What is needed: The records below are to be copied exactly, with every picture left out.

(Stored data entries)
========================

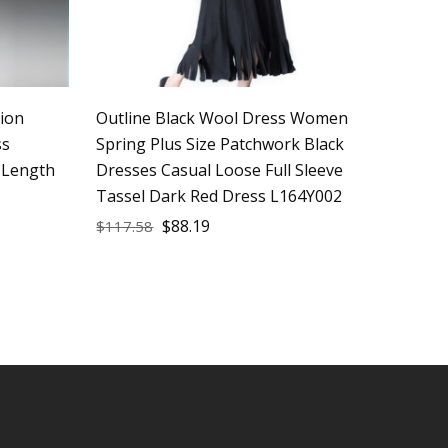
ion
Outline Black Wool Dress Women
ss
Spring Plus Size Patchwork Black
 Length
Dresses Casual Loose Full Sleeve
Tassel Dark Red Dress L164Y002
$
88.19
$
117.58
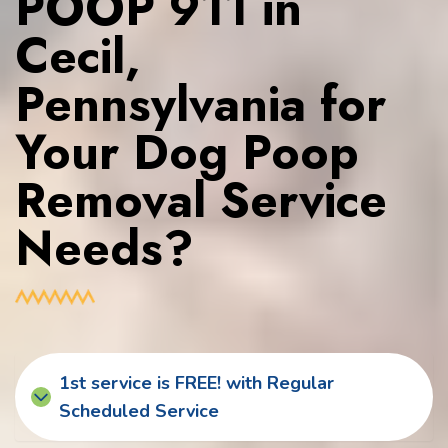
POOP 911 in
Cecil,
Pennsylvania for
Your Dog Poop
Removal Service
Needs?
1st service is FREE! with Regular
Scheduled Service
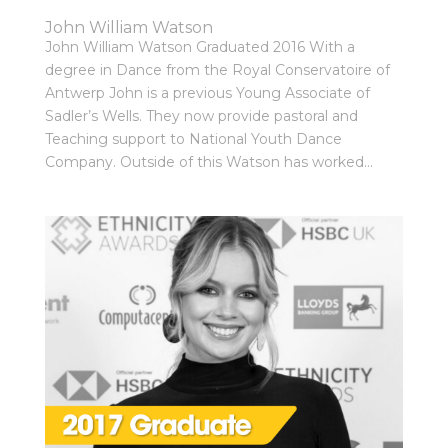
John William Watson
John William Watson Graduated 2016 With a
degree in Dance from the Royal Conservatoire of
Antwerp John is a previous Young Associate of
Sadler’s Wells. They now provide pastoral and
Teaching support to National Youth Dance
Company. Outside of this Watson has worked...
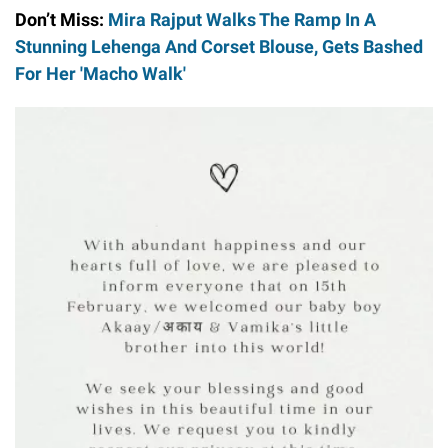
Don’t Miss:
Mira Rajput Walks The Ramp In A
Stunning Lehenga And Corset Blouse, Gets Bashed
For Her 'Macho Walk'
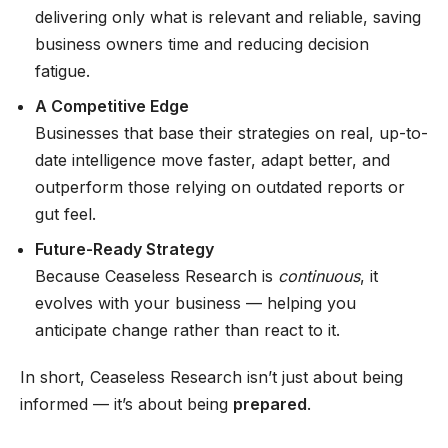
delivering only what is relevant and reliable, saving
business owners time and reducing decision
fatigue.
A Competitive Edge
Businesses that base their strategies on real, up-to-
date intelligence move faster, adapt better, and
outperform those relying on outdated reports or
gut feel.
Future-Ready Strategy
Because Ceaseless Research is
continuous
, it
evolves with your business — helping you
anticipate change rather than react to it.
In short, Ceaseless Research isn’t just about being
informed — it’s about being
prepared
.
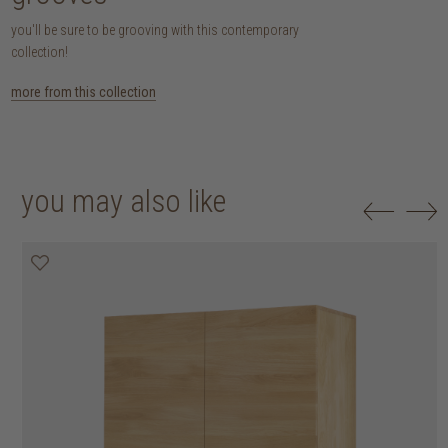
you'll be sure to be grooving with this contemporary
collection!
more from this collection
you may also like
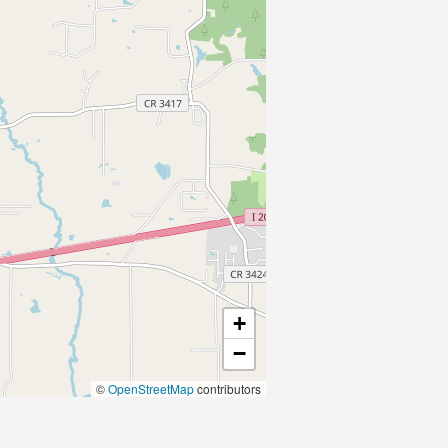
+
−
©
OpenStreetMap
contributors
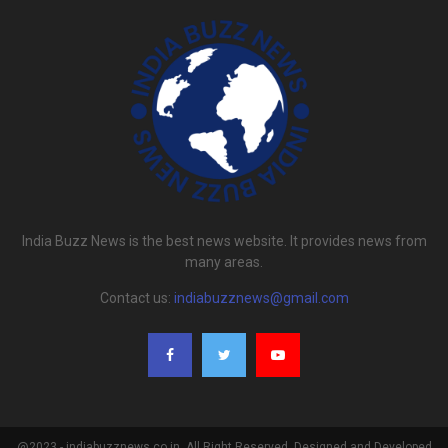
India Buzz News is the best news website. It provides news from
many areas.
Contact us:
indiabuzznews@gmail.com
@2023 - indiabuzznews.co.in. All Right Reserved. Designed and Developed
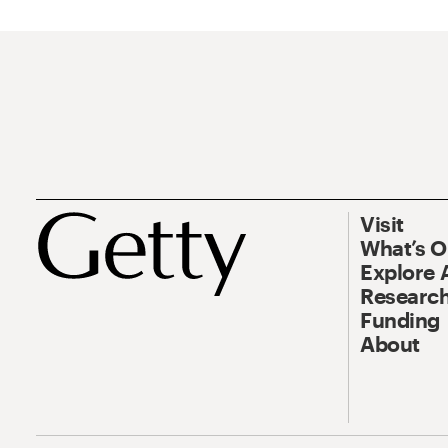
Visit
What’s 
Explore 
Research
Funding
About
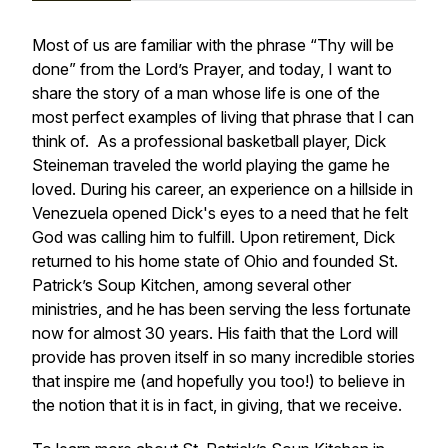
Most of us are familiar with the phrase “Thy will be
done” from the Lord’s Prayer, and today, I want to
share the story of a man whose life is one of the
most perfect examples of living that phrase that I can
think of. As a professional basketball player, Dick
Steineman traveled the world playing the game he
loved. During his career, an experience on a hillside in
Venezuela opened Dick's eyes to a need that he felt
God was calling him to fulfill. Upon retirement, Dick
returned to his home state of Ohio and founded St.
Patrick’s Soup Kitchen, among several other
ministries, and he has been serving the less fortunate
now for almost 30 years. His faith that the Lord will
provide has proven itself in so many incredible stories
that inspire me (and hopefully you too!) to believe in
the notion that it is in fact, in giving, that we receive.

========================

Exercise result:
ion
Outline Black Wool Dress Women
ss
Spring Plus Size Patchwork Black
 Length
Dresses Casual Loose Full Sleeve
Tassel Dark Red Dress L164Y002
$
88.19
$
117.58
POOP 911 in
Cecil,
Pennsylvania for
Your Dog Poop
Removal Service
Needs?
1st service is FREE! with Regular
Scheduled Service
John William Watson
John William Watson Graduated 2016 With a
degree in Dance from the Royal Conservatoire of
Antwerp John is a previous Young Associate of
Sadler’s Wells. They now provide pastoral and
Teaching support to National Youth Dance
Company. Outside of this Watson has worked...
Don’t Miss:
Mira Rajput Walks The Ramp In A
Stunning Lehenga And Corset Blouse, Gets Bashed
For Her 'Macho Walk'
delivering only what is relevant and reliable, saving
business owners time and reducing decision
fatigue.
A Competitive Edge
Businesses that base their strategies on real, up-to-
date intelligence move faster, adapt better, and
outperform those relying on outdated reports or
gut feel.
Future-Ready Strategy
Because Ceaseless Research is
continuous
, it
evolves with your business — helping you
anticipate change rather than react to it.
In short, Ceaseless Research isn’t just about being
informed — it’s about being
prepared
.
you'll be sure to be grooving with this contemporary
collection!
more from this collection
you may also like
+
−
©
OpenStreetMap
contributors
India Buzz News is the best news website. It provides news from
many areas.
Contact us:
indiabuzznews@gmail.com
@2023 - indiabuzznews.co.in. All Right Reserved. Designed and Developed
Visit
What’s 
Explore 
Research
Funding
About
Most of us are familiar with the phrase “Thy will be
done” from the Lord’s Prayer, and today, I want to
share the story of a man whose life is one of the
most perfect examples of living that phrase that I can
think of. As a professional basketball player, Dick
Steineman traveled the world playing the game he
loved. During his career, an experience on a hillside in
Venezuela opened Dick's eyes to a need that he felt
God was calling him to fulfill. Upon retirement, Dick
returned to his home state of Ohio and founded St.
Patrick’s Soup Kitchen, among several other
ministries, and he has been serving the less fortunate
now for almost 30 years. His faith that the Lord will
provide has proven itself in so many incredible stories
that inspire me (and hopefully you too!) to believe in
the notion that it is in fact, in giving, that we receive.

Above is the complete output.